**PROBLEM REQUIREMENTS**. In the records below, find the line containing "15: (389, 298)" and the line containing "66: (514, 303)"; please repeat exactly the lines from one to the other, both included, and nothing more.

Stored dataset items
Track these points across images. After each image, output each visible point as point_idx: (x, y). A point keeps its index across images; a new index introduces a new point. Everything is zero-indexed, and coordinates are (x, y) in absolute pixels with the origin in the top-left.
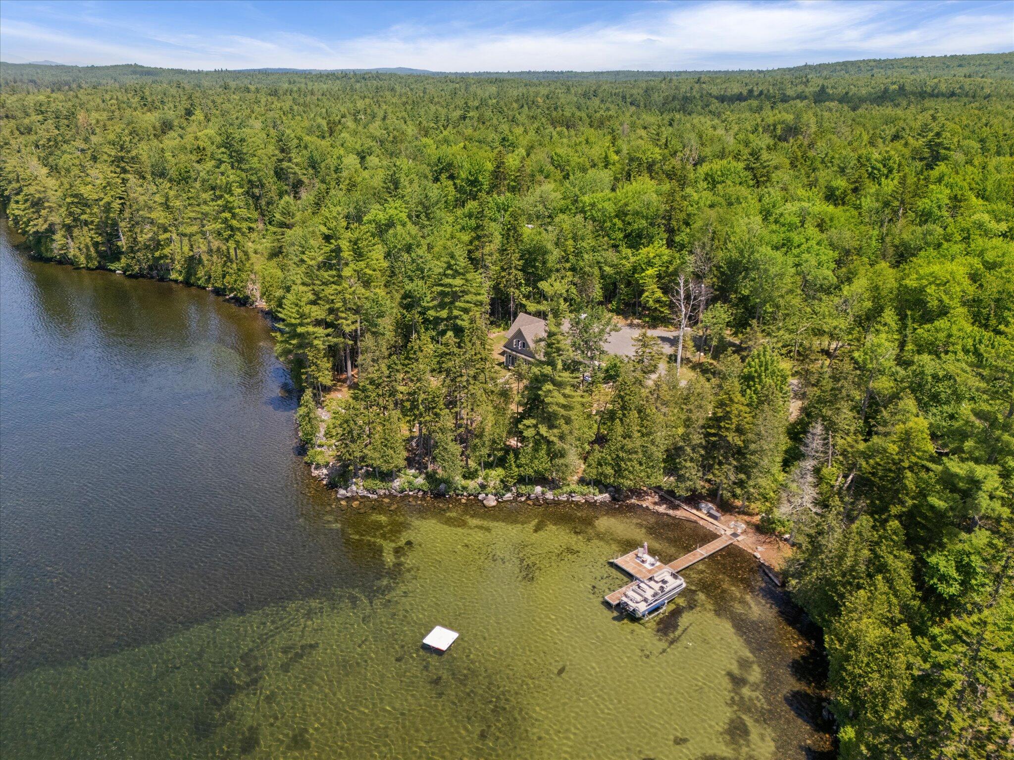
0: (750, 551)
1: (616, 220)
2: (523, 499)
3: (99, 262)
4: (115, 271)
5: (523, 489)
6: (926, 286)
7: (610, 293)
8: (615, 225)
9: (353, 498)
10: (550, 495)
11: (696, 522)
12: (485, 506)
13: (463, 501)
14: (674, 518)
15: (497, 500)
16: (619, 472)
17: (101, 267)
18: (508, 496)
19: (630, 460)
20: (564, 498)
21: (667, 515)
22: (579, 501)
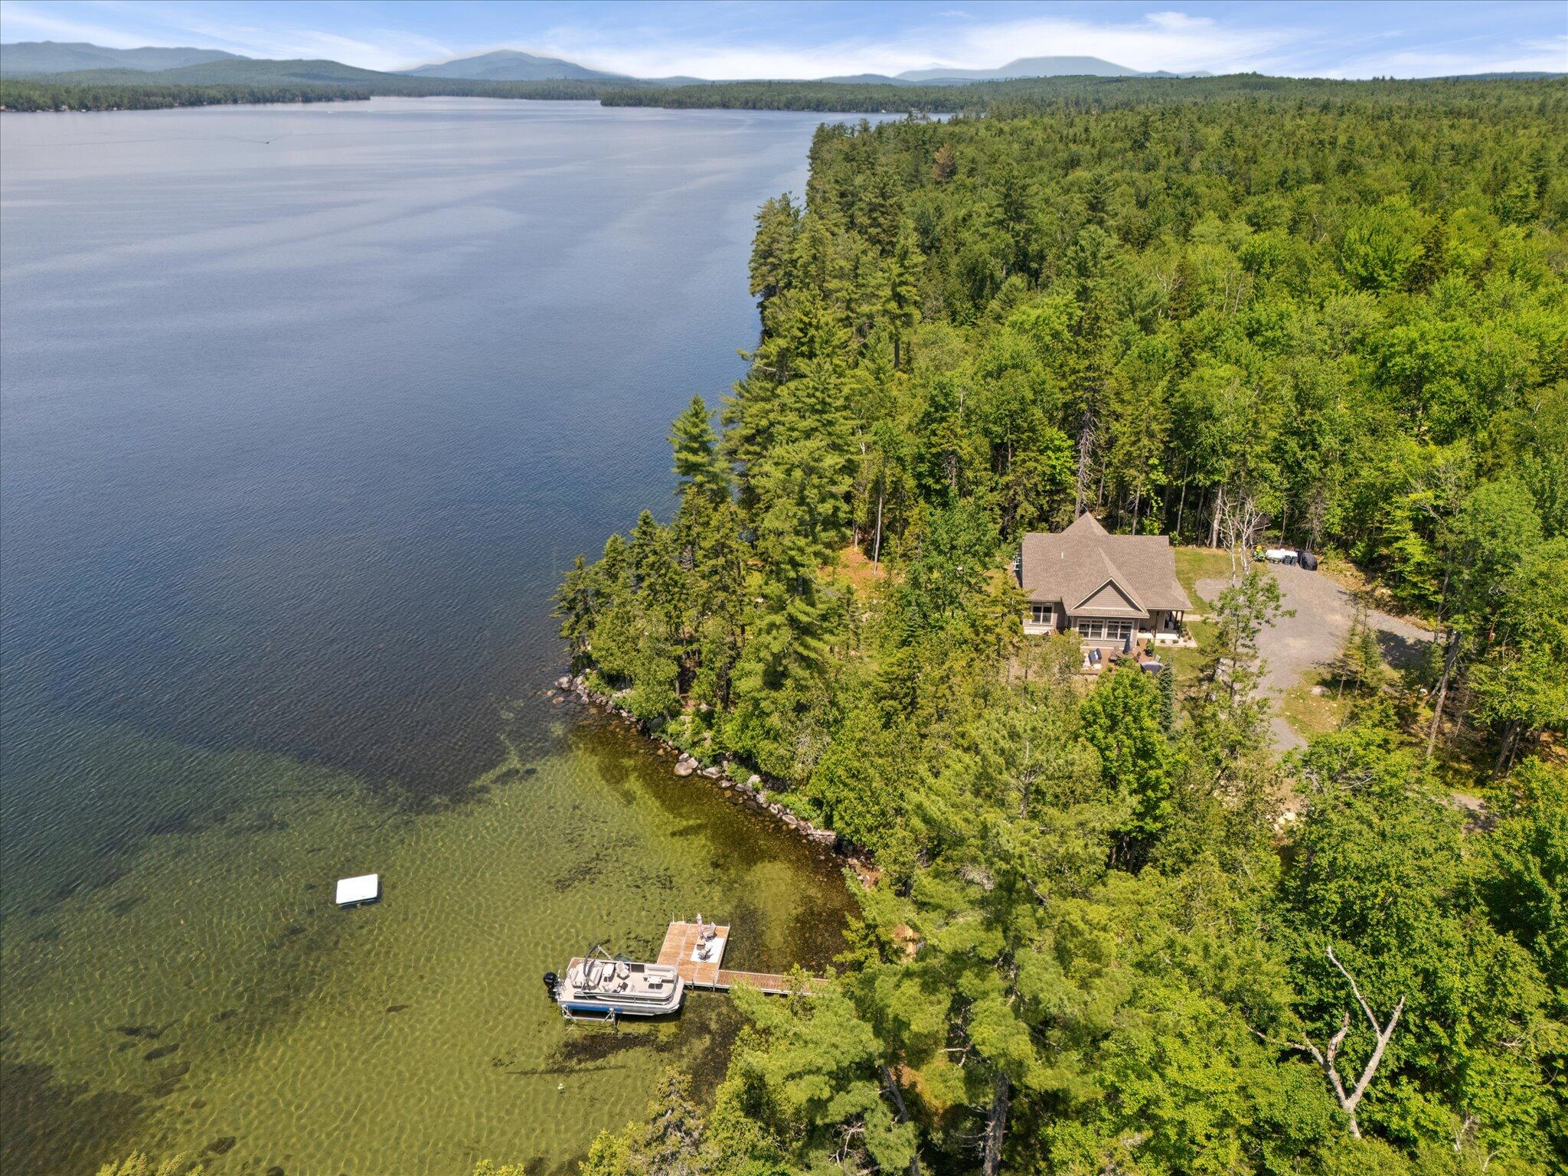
2: (725, 785)
5: (733, 769)
10: (762, 795)
13: (661, 752)
15: (695, 769)
18: (712, 771)
20: (774, 809)
22: (787, 824)
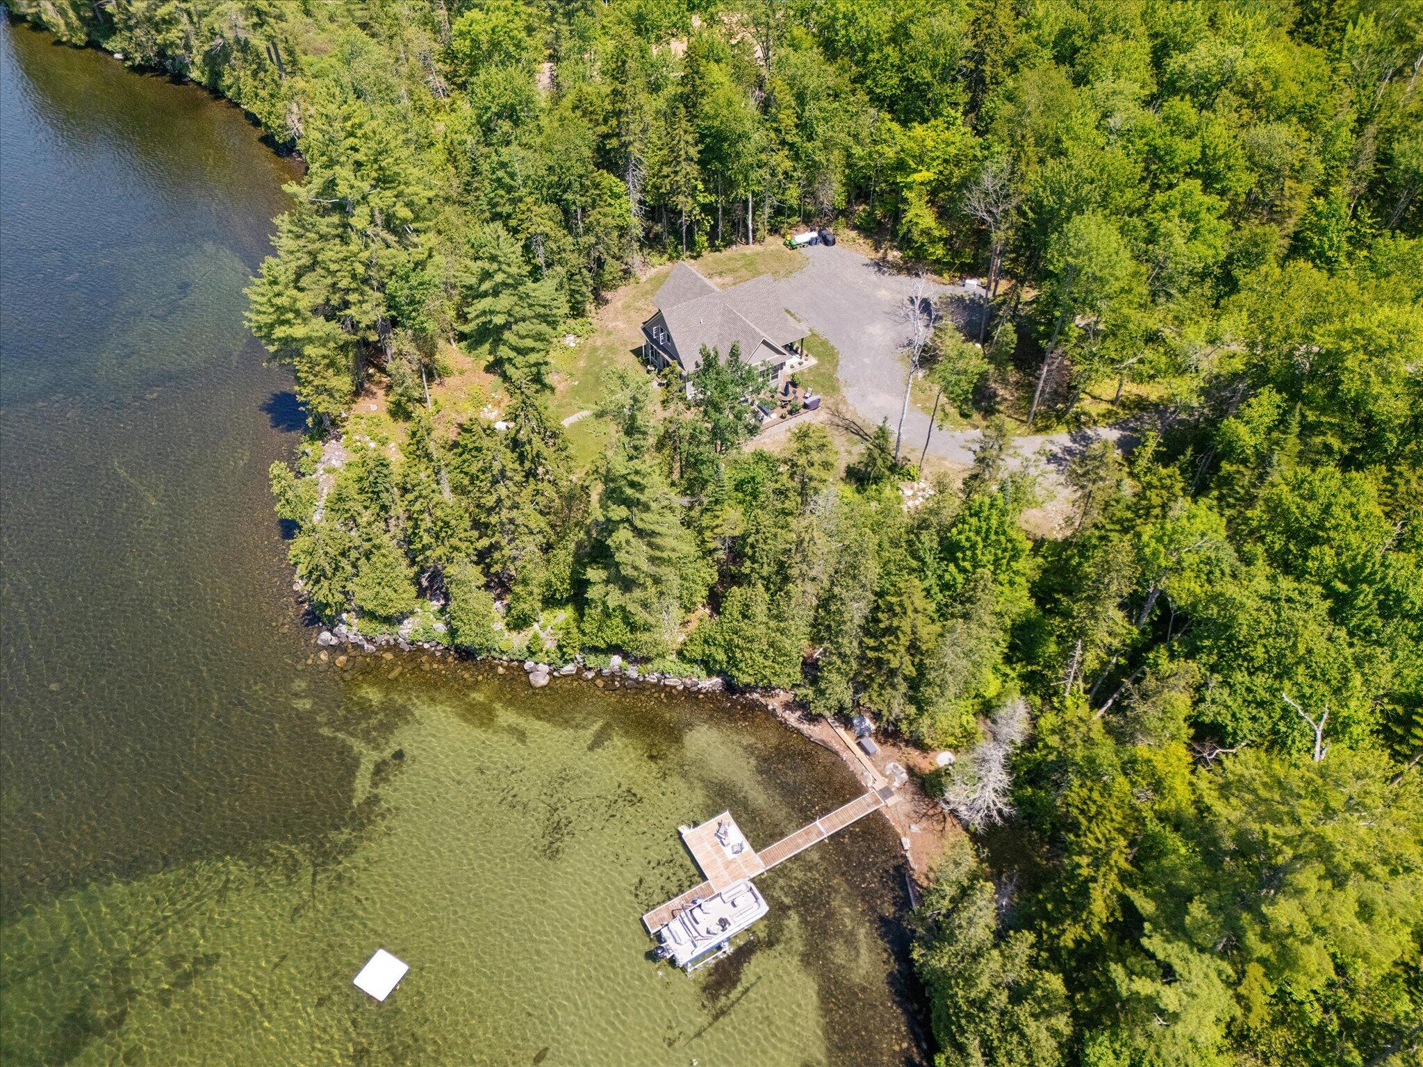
0: (899, 830)
1: (889, 50)
2: (590, 675)
3: (88, 35)
4: (111, 53)
5: (592, 661)
6: (1348, 352)
7: (859, 190)
8: (887, 57)
9: (340, 648)
10: (633, 672)
11: (836, 754)
12: (530, 685)
13: (501, 670)
14: (807, 740)
15: (550, 673)
16: (732, 660)
17: (93, 44)
18: (569, 668)
19: (749, 650)
20: (653, 679)
21: (799, 731)
22: (675, 687)
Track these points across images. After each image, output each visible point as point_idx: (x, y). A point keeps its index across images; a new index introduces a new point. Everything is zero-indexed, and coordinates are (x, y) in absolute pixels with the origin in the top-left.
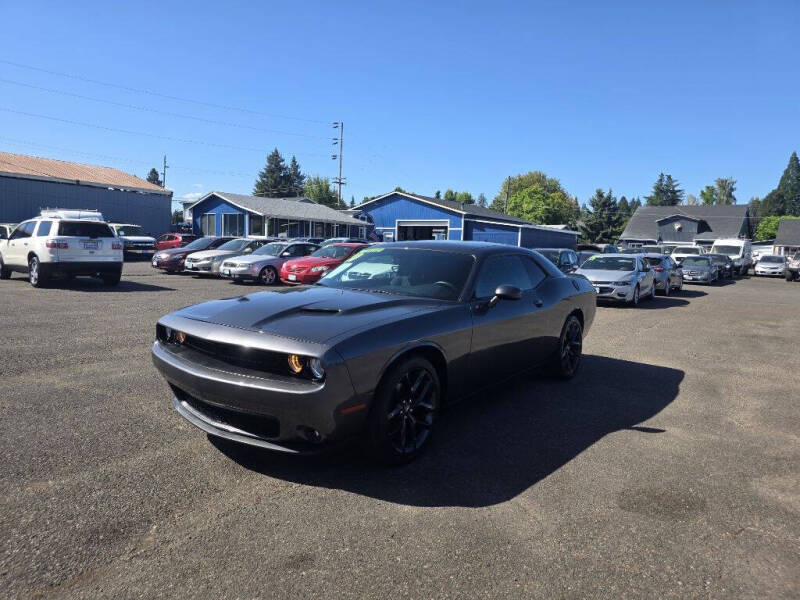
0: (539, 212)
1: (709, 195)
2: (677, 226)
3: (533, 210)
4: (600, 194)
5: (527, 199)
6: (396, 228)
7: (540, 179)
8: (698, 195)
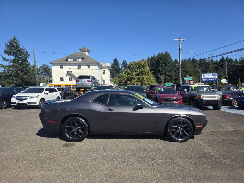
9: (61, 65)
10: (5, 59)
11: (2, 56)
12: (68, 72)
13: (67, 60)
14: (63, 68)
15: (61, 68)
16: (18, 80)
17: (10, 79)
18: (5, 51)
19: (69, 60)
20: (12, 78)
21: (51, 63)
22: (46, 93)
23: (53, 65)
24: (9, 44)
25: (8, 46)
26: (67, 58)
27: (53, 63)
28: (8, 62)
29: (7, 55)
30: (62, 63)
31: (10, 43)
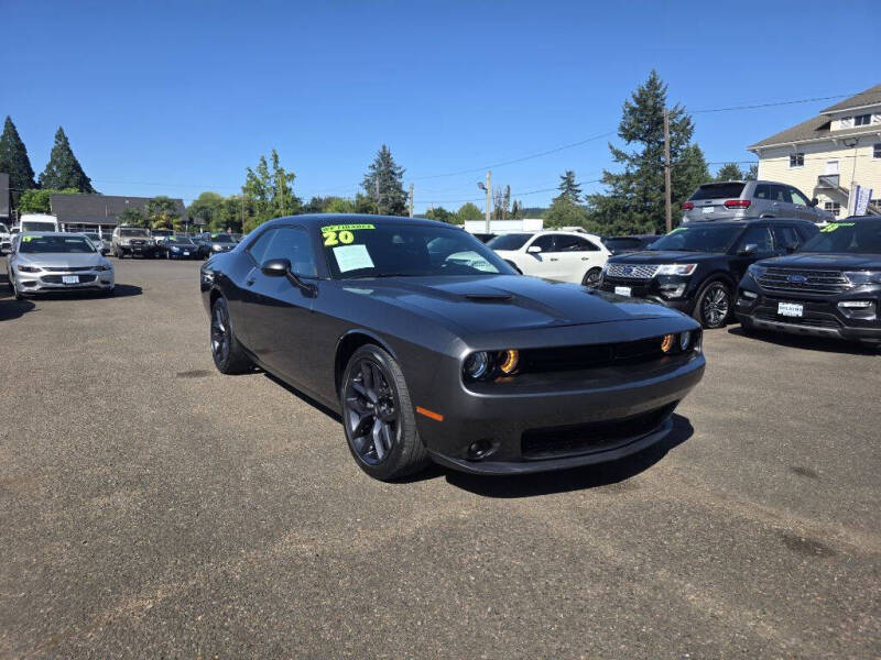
9: (796, 151)
10: (619, 156)
11: (611, 147)
12: (821, 180)
13: (827, 126)
14: (801, 163)
15: (793, 163)
16: (647, 220)
17: (623, 218)
18: (623, 128)
19: (836, 126)
20: (631, 216)
21: (754, 151)
22: (533, 254)
23: (761, 158)
24: (634, 105)
25: (633, 111)
26: (827, 119)
27: (762, 150)
28: (627, 162)
29: (625, 141)
30: (798, 145)
31: (638, 101)
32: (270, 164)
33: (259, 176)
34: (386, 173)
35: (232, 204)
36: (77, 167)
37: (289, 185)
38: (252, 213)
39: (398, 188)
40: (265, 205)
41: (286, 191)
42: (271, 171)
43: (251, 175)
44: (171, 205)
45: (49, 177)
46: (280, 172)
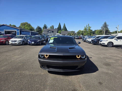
0: (29, 29)
1: (51, 27)
2: (50, 32)
3: (27, 28)
4: (38, 27)
5: (26, 27)
6: (4, 31)
7: (27, 23)
8: (50, 27)
32: (88, 26)
33: (86, 27)
34: (105, 26)
35: (83, 31)
36: (66, 28)
37: (90, 28)
38: (85, 32)
39: (107, 28)
40: (86, 31)
41: (90, 29)
42: (88, 27)
43: (85, 27)
44: (73, 32)
45: (63, 29)
46: (89, 27)
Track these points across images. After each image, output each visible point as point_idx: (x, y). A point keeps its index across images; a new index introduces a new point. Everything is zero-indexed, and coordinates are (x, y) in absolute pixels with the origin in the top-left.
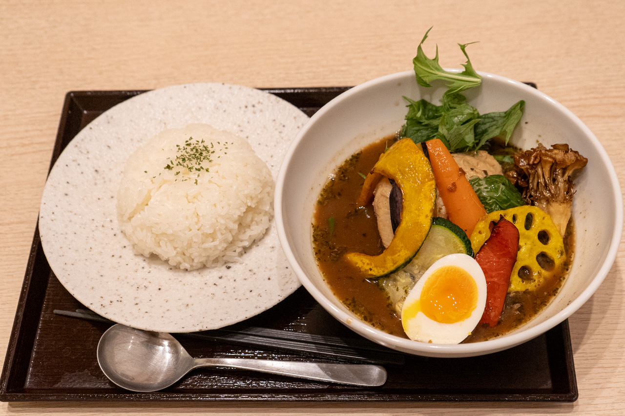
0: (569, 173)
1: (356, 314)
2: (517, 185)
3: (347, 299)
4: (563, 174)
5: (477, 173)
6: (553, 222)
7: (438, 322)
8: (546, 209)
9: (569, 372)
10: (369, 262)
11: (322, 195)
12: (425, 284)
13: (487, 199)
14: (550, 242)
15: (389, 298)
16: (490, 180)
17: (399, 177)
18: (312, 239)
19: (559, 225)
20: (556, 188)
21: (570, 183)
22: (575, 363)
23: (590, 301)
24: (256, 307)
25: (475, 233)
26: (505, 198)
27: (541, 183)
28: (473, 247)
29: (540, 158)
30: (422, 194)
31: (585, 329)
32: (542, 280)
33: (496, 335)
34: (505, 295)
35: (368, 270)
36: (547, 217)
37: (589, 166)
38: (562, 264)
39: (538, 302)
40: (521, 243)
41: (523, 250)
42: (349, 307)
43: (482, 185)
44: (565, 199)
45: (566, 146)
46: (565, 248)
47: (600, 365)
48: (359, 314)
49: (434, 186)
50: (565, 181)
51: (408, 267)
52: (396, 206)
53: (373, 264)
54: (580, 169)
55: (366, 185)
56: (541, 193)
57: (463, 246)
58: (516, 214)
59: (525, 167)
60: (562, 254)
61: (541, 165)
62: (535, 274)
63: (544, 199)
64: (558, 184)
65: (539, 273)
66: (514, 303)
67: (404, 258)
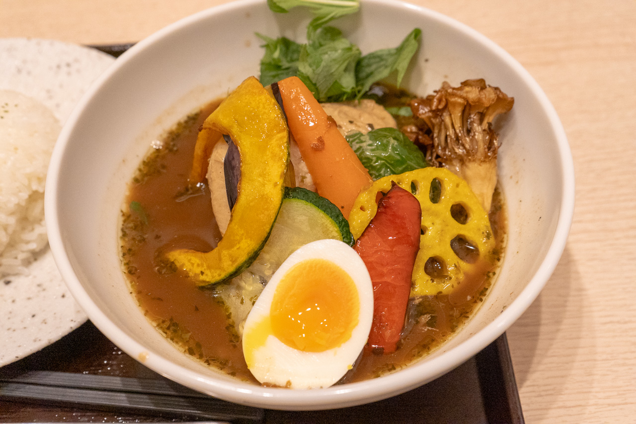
0: (490, 118)
1: (177, 343)
2: (417, 142)
3: (163, 322)
4: (481, 121)
5: (359, 127)
6: (471, 191)
7: (300, 349)
8: (460, 173)
9: (514, 416)
10: (200, 263)
11: (140, 170)
12: (277, 290)
13: (372, 160)
14: (469, 220)
15: (229, 316)
16: (376, 134)
17: (235, 131)
18: (120, 234)
19: (482, 195)
20: (471, 140)
21: (492, 132)
22: (522, 402)
23: (535, 306)
24: (35, 341)
25: (356, 210)
26: (398, 158)
27: (451, 137)
28: (352, 231)
29: (447, 100)
30: (268, 153)
31: (533, 349)
32: (461, 277)
33: (392, 368)
34: (405, 303)
35: (199, 275)
36: (463, 183)
37: (517, 108)
38: (489, 252)
39: (456, 313)
40: (426, 221)
41: (429, 233)
42: (166, 333)
43: (364, 142)
44: (486, 157)
45: (482, 81)
46: (492, 228)
47: (561, 404)
48: (180, 344)
49: (285, 140)
50: (484, 130)
51: (256, 265)
52: (233, 173)
53: (205, 265)
54: (505, 113)
55: (198, 150)
56: (452, 151)
57: (336, 229)
58: (416, 180)
59: (427, 115)
60: (488, 237)
61: (449, 111)
62: (451, 268)
63: (456, 158)
64: (475, 135)
65: (456, 266)
66: (422, 314)
67: (246, 251)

**SOLUTION FOR THIS EXERCISE**.
15: (389, 298)
16: (490, 180)
17: (399, 177)
18: (312, 239)
19: (559, 225)
20: (556, 188)
21: (570, 183)
22: (575, 363)
23: (590, 301)
24: (256, 307)
25: (475, 233)
26: (505, 198)
27: (541, 183)
28: (473, 247)
29: (540, 158)
30: (422, 194)
31: (585, 329)
32: (542, 280)
33: (496, 335)
34: (505, 295)
35: (368, 270)
36: (547, 217)
37: (589, 166)
38: (562, 264)
39: (538, 302)
40: (521, 243)
41: (523, 250)
42: (349, 307)
43: (482, 185)
44: (565, 199)
45: (566, 146)
46: (565, 248)
47: (600, 365)
48: (359, 314)
49: (434, 186)
50: (565, 181)
51: (408, 267)
52: (396, 206)
53: (373, 264)
54: (580, 169)
55: (366, 185)
56: (541, 193)
57: (463, 246)
58: (516, 214)
59: (525, 167)
60: (562, 254)
61: (541, 165)
62: (535, 274)
63: (544, 199)
64: (558, 184)
65: (539, 273)
66: (514, 303)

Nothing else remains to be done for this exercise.